::: Data for analysis :::

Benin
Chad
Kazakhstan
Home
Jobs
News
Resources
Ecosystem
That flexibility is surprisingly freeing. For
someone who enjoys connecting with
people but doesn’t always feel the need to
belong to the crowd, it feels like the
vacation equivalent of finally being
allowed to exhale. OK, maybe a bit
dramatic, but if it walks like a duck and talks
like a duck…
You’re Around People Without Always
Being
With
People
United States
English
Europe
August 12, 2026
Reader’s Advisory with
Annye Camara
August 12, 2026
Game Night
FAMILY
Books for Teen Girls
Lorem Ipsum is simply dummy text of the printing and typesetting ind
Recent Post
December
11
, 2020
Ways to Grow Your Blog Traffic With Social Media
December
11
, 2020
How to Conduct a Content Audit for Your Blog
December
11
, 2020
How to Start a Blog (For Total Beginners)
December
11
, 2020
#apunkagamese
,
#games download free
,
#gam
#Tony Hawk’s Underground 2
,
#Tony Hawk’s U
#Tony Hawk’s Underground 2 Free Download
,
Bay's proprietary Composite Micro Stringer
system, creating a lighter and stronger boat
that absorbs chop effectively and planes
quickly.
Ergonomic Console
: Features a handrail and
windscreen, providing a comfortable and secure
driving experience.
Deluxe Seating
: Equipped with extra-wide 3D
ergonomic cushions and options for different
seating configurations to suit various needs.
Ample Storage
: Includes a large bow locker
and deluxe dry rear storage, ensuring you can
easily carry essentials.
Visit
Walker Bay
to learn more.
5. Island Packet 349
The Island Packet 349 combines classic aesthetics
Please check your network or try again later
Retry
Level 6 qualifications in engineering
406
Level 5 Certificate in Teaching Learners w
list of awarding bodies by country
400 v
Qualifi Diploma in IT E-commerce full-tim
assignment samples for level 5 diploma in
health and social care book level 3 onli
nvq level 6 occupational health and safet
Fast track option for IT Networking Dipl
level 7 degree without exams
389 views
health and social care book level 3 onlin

:::

**Description of the task:** Tally the rows above that contain the word "Blog" and give only that number.

**Exercise solution:** 3